== 課題一覧 ==
(A) 播種機についての文章のうち、「従来の空気吸引式又は加圧式タイプの播種機は」で始まる段落を、主な事実を残して箇条書きに書き直すこと。
(B) 播種機についての文章を3文で要約してください。
(C) 播種機についての文章を、最後の文の後から書き継ぐこと。

== 本文 ==
————————

説明

播種機

【課題】一つの播種機で、部品を交換することなく、様々な大きさや形状の種子に適応し、一粒播きおよび株播きの双方において、高速で高精度な播種作業を実現できる播種機を提供する。
【解決手段】作物の種子が一時貯留されるホッパ部31と、駆動軸を中心として回転可能に配設され、種子を空気吸引により吸着させて放出位置まで搬送する吸着セルプレート2と、吸着セルプレート2のホッパ部31からの種子のピックアップ位置を上下方向に調節するスライド板32と、余分な種子を掻き落とすセレクタ35と、セレクタ35により掻き落とされた種子をホッパ部31へ誘導する種子環流板34とを備える。吸着セルプレート2は、通気性を有し種子を通過させない種子ストッパ13と、一回に播く量の種子を収容する逆円錐台状の種子ホルダ14と、種子の移動を誘導する種子誘導部15とからなる吸着セル16が、外周に沿って等間隔で複数個設けられている。

【発明の詳細な説明】
【技術分野】
【0001】
本発明は、播種作業に用いられる播種装置の一種であり、一粒ずつまたは複数粒ずつの種子を放出する動作を連続的に繰り返す種子繰り出し機構を有する播種機に関するものである。
【背景技術】
【0002】
従来、飼料用播種機構として、トウモロコシなどの比較的大きな種子を1粒ずつピックアップして播種する一粒播き用の空気吸引式または加圧式と呼ばれるものや、稲や麦などのように比較的小粒の種子を一定体積内に複数粒収容して播種するロール式または目皿式のものなどがある。空気吸引式の真空播種機は例えば特許文献1に、目皿式播種機は例えば特許文献2に開示されている。
【0003】
従来の空気吸引式又は加圧式タイプの播種機は、種子を高速かつ高精度に1粒ずつ播種することができるものの、株播きには適応できない。一方、ロール式又は目皿式と呼ばれるタイプの播種機は、多様な種子に適応できるものの、トウモロコシなどの一粒播きや稲・麦等の株播きを精度良く行うことは困難である。
【0004】
また、例えば特許文献3に、搬送ベルトを対向させた方式の播種装置が開示されているが、播種速度は0.5m/s以下であり、構造上高速作業には向いていない。また、例えば特許文献4に、いわゆるショットガン方式の播種装置が開示されているが、稲等の株播きはできるものの、トウモロコシ等の高速かつ精密な一粒播きは難しい。

————————

== データ抜粋 ==
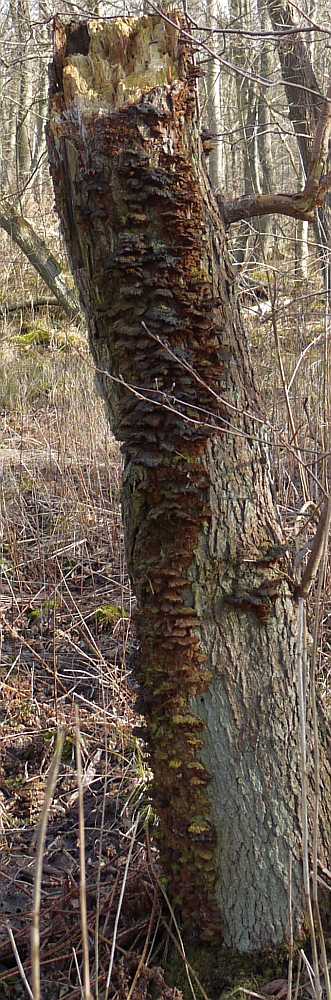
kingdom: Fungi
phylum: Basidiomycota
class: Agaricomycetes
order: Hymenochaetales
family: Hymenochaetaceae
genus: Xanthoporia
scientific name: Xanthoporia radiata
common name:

————————

== 解答 ==
(A)
- 空気吸引式・加圧式：種子を高速かつ高精度に1粒ずつ播種できるが、株播きには適応できない。
- ロール式・目皿式：多様な種子に適応できるが、トウモロコシなどの一粒播きや稲・麦等の株播きを精度良く行うことは難しい。

(B) この播種機は、一つの機械で部品を交換せずに様々な大きさや形状の種子に適応し、一粒播きと株播きの双方で高速かつ高精度な播種を実現することを課題とする。そのために、種子を一時貯留するホッパ部、種子を空気吸引で吸着して放出位置まで搬送する吸着セルプレート、ピックアップ位置を上下に調節するスライド板、余分な種子を掻き落とすセレクタ、掻き落とされた種子をホッパ部へ誘導する種子環流板を備える。従来の空気吸引式・加圧式は株播きに適応できず、ロール式・目皿式は一粒播きや株播きを精度良く行うことが難しく、搬送ベルトを対向させた方式は高速作業に向かず、ショットガン方式は高速かつ精密な一粒播きが難しい。

(C)
【先行技術文献】
【特許文献】
【0005】
【特許文献1】特開2008−131905号公報
【特許文献2】特開平10−178823号公報
【特許文献3】特開2005−333895号公報
【特許文献4】特開2002−84822号公報
【発明の概要】
【発明が解決しようとする課題】
【0006】
そのため、従来の播種機では、種子の種類や大きさ、または播種様式の違いによって、複数の機種を使い分けたり、部品の交換を行う必要があり、効率的な播種作業を妨げる要因となっていた。また、近年、飼料価格が高騰している状況の中で、低コストで飼料を自給生産することが課題となっており、作物の種類によって複数の播種機を導入することは、機械費のコスト高の要因となるという問題がある。
【0007】
本発明の目的は、一つの播種機で、部品を交換することなく、様々な大きさや形状の種子に適応し、一粒播きおよび株播きの双方において、高速で高精度な播種作業を実現できる播種機を提供することにある。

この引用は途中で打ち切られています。